FCC Scheduled Vote on Net Neutrality This Month
The U.S. Federal Communications Commission will attempt to push through new network neutrality rules this month, over potential objections by many members of Congress and some broadband providers.
A vote on a net neutrality order is tentatively scheduled for the commission's Dec. 21 meeting, according to an agenda released just after midnight Wednesday.
The vote is scheduled about a month before Republicans, many of the opposed to new net neutrality rules, will take over the majority in the U.S. House of Representatives, likely killing any chance of net neutrality rules passing in Congress.
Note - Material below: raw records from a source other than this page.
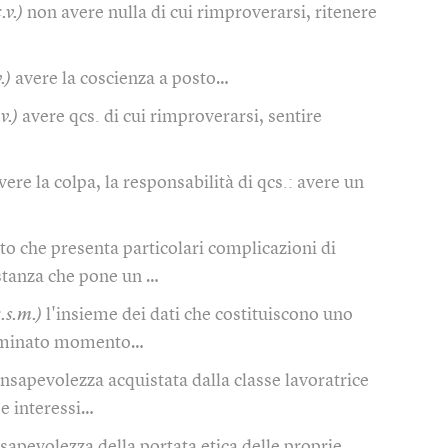
.v.)
non avere nulla di cui rimproverarsi, ritenere
.)
avere la coscienza a posto…
v.)
avere qcs. di cui rimproverarsi, sentire
vere la colpa, la responsabilità di qcs.: avere un
tto che presenta particolari complicazioni di
ostanza che pone un …
c.s.m.)
l'insieme dei dati che costituiscono uno
terminato momento…
nsapevolezza acquistata dalla classe lavoratrice
 e interessi…
sapevolezza della portata etica delle proprie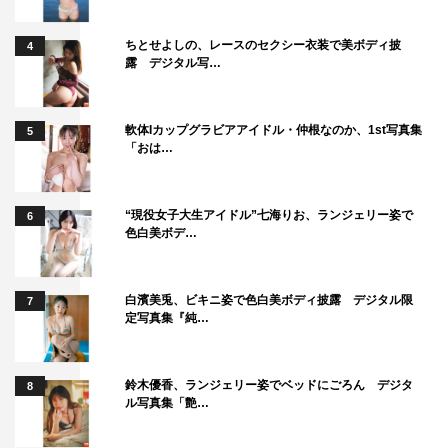
ちとせよしの、レースのセクシー衣装で美ボディ披
4
露 デジタル写…
軟体Iカップグラビアアイドル・仲根なのか、1st写真集
5
「おは…
“現役女子大生アイドル”七海りお、ランジェリー姿で
6
色白美ボデ…
白濱美兎、ビキニ姿で色白美ボディ披露 デジタル限
7
定写真集『純…
鈴木優香、ランジェリー姿でベッドにごろん デジタ
8
ル写真集「艶…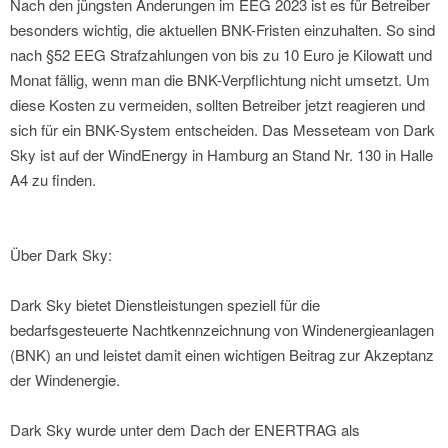
Nach den jüngsten Änderungen im EEG 2023 ist es für Betreiber
besonders wichtig, die aktuellen BNK-Fristen einzuhalten. So sind
nach §52 EEG Strafzahlungen von bis zu 10 Euro je Kilowatt und
Monat fällig, wenn man die BNK-Verpflichtung nicht umsetzt. Um
diese Kosten zu vermeiden, sollten Betreiber jetzt reagieren und
sich für ein BNK-System entscheiden. Das Messeteam von Dark
Sky ist auf der WindEnergy in Hamburg an Stand Nr. 130 in Halle
A4 zu finden.
Über Dark Sky:
Dark Sky bietet Dienstleistungen speziell für die
bedarfsgesteuerte Nachtkennzeichnung von Windenergieanlagen
(BNK) an und leistet damit einen wichtigen Beitrag zur Akzeptanz
der Windenergie.
Dark Sky wurde unter dem Dach der ENERTRAG als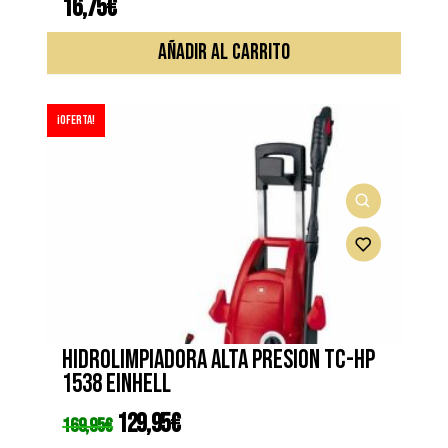
16,75
€
AÑADIR AL CARRITO
¡Oferta!
Hidrolimpiadora alta presion TC-HP
1538 EINHELL
El
129,95
€
El
169,95
€
precio
precio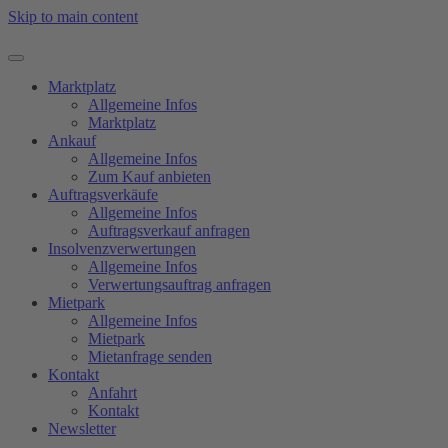
Skip to main content
Marktplatz
Allgemeine Infos
Marktplatz
Ankauf
Allgemeine Infos
Zum Kauf anbieten
Auftragsverkäufe
Allgemeine Infos
Auftragsverkauf anfragen
Insolvenzverwertungen
Allgemeine Infos
Verwertungsauftrag anfragen
Mietpark
Allgemeine Infos
Mietpark
Mietanfrage senden
Kontakt
Anfahrt
Kontakt
Newsletter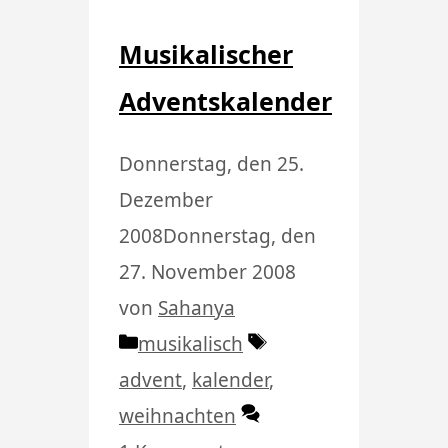
Musikalischer
Adventskalender
Donnerstag, den 25.
Dezember
2008
Donnerstag, den
27. November 2008
von
Sahanya
Kategorien
Schlagwörter
musikalisch
advent
,
kalender
,
weihnachten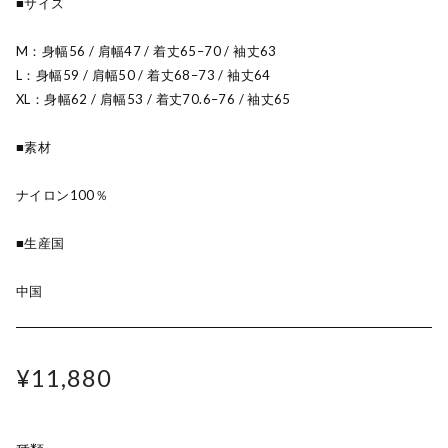
■サイズ
M：身幅56 / 肩幅47 / 着丈65–70 / 袖丈63
L：身幅59 / 肩幅50 / 着丈68–73 / 袖丈64
XL：身幅62 / 肩幅53 / 着丈70.6–76 / 袖丈65
■素材
ナイロン100％
■生産国
中国
¥11,880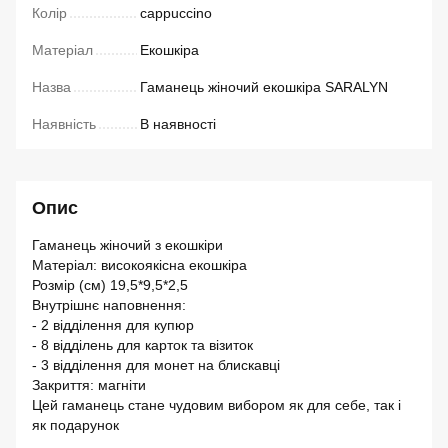
Колір
cappuccino
Матеріал
Екошкіра
Назва
Гаманець жіночий екошкіра SARALYN
Наявність
В наявності
Опис
Гаманець жіночий з екошкіри
Матеріал: високоякісна екошкіра
Розмір (см) 19,5*9,5*2,5
Внутрішнє наповнення:
- 2 відділення для купюр
- 8 відділень для карток та візиток
- 3 відділення для монет на блискавці
Закриття: магніти
Цей гаманець стане чудовим вибором як для себе, так і
як подарунок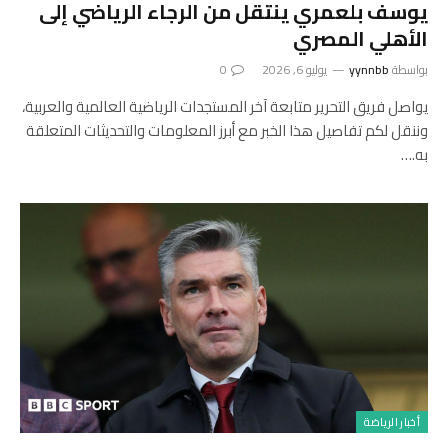
يوسف بلعمري ينتقل من الرجاء الرياضي إلى
الأهلي المصري
بواسطة
yynnbb
يوليو 6, 2026
0
يواصل فريق التحرير متابعة آخر المستجدات الرياضية العالمية والعربية،
وننقل لكم تفاصيل هذا الخبر مع أبرز المعلومات والتحديثات المتعلقة
به.…
أخبار الرياضة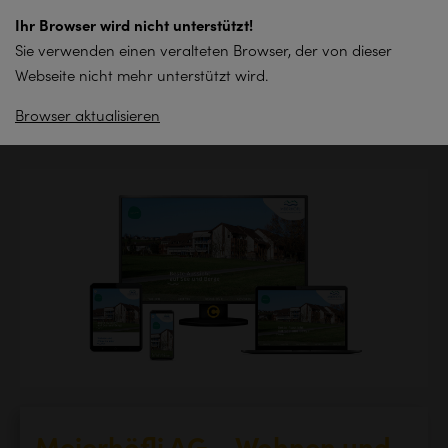
zum
Ihr Browser wird nicht unterstützt!
Inhalt
Sie verwenden einen veralteten Browser, der von dieser
springen
Webseite nicht mehr unterstützt wird.
Browser aktualisieren
Zurück zur Übersicht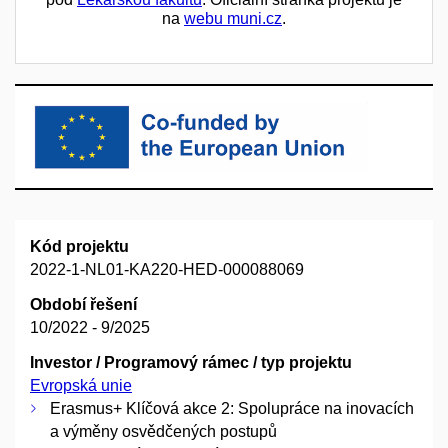
na
webu muni.cz
.
Kód projektu
2022-1-NL01-KA220-HED-000088069
Období řešení
10/2022 - 9/2025
Investor / Programový rámec / typ projektu
Evropská unie
Erasmus+ Klíčová akce 2: Spolupráce na inovacích
a výměny osvědčených postupů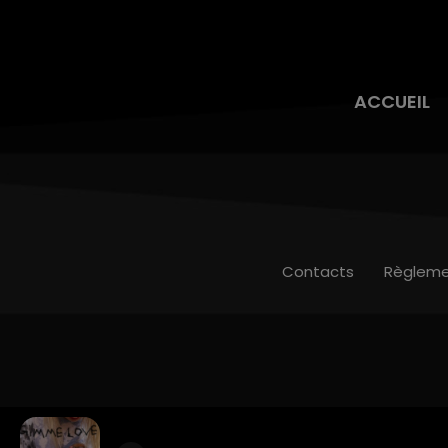
ACCUEIL
Contacts
Règleme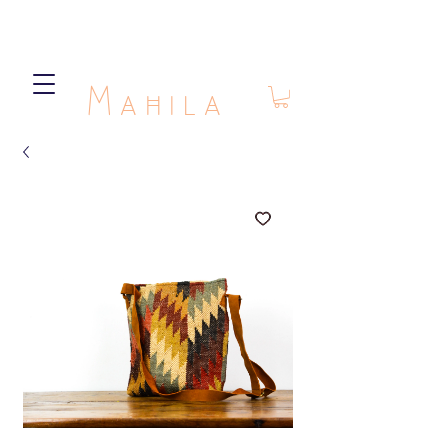
Mahila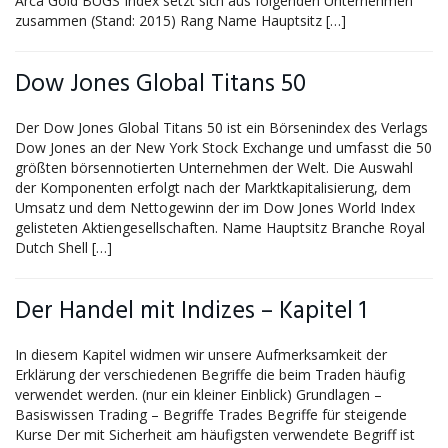
Arca Gold BUGS Index setzt sich aus folgenden Unternehmen
zusammen (Stand: 2015) Rang Name Hauptsitz […]
Dow Jones Global Titans 50
Der Dow Jones Global Titans 50 ist ein Börsenindex des Verlags
Dow Jones an der New York Stock Exchange und umfasst die 50
größten börsennotierten Unternehmen der Welt. Die Auswahl
der Komponenten erfolgt nach der Marktkapitalisierung, dem
Umsatz und dem Nettogewinn der im Dow Jones World Index
gelisteten Aktiengesellschaften. Name Hauptsitz Branche Royal
Dutch Shell […]
Der Handel mit Indizes – Kapitel 1
In diesem Kapitel widmen wir unsere Aufmerksamkeit der
Erklärung der verschiedenen Begriffe die beim Traden häufig
verwendet werden. (nur ein kleiner Einblick) Grundlagen –
Basiswissen Trading – Begriffe Trades Begriffe für steigende
Kurse Der mit Sicherheit am häufigsten verwendete Begriff ist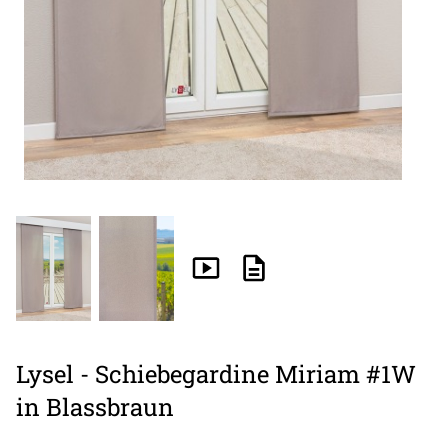
Lysel - Schiebegardine Miriam #1W
in Blassbraun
The FCC order would adopt "basic rules of the road to preserve the open Internet as a platform for innovation, investment, competition, and free expression," the agenda said. "These rules would protect consumers' and innovators' right to know basic information about broadband service, right to send and receive lawful Internet traffic, and right to a level playing field, while providing broadband Internet access providers with the flexibility to reasonably manage their networks."
FCC Chairman Julius Genachowski is scheduled to outline the proposal at 10:30 a.m. Eastern Time in at the agency's headquarters. Initial reports suggested that Genachowski's proposal does not seek to reclassify broadband as a regulated, common-carrier service, as he had proposed in May.
Groups calling for stronger net neutrality rules had a mixed reaction to the announcement.
The Media Access Project, a communications policy group in favor of stronger rules, is disappointed with reports that Genachowski's new proposal may not have strong net neutrality rules for mobile carriers and doesn't reclassify broadband, said Andrew Jay Schwartzman, senior vice president and policy director at MAP.
The proposal also appears to include some "loopholes" for broadband providers, he said. "MAP will work with the commissioners to improve this draft, but it is unlikely that MAP can support it in its present form," Schwartzman added.
But reclassification could come at a later date, said Gigi Sohn, president of Public Knowledge, a digital rights group that has long called for stronger net neutrality rules. Public Knowledge called on the FCC to tackle reclassification soon as a way to "establish a firmer legal foundation" for net neutrality rules, Sohn said.
"Public Knowledge looks forward to working with the commission to strengthen the order so that consumers and the vitality of the Internet are protected," Sohn said in a statement.
The FCC stepped up efforts to pass net neutrality rules earlier this year, after a U.S. appeals court ruled in April that the agency overstepped its authority when attempting to enforce informal net neutrality principles in a case involving Comcast throttling peer-to-peer traffic on its network.
Just this week, broadband backbone provider Level 3 Communications and modem maker Zoom Telephonics complained that Comcast is violating net neutrality principles in its dealings with the two companies.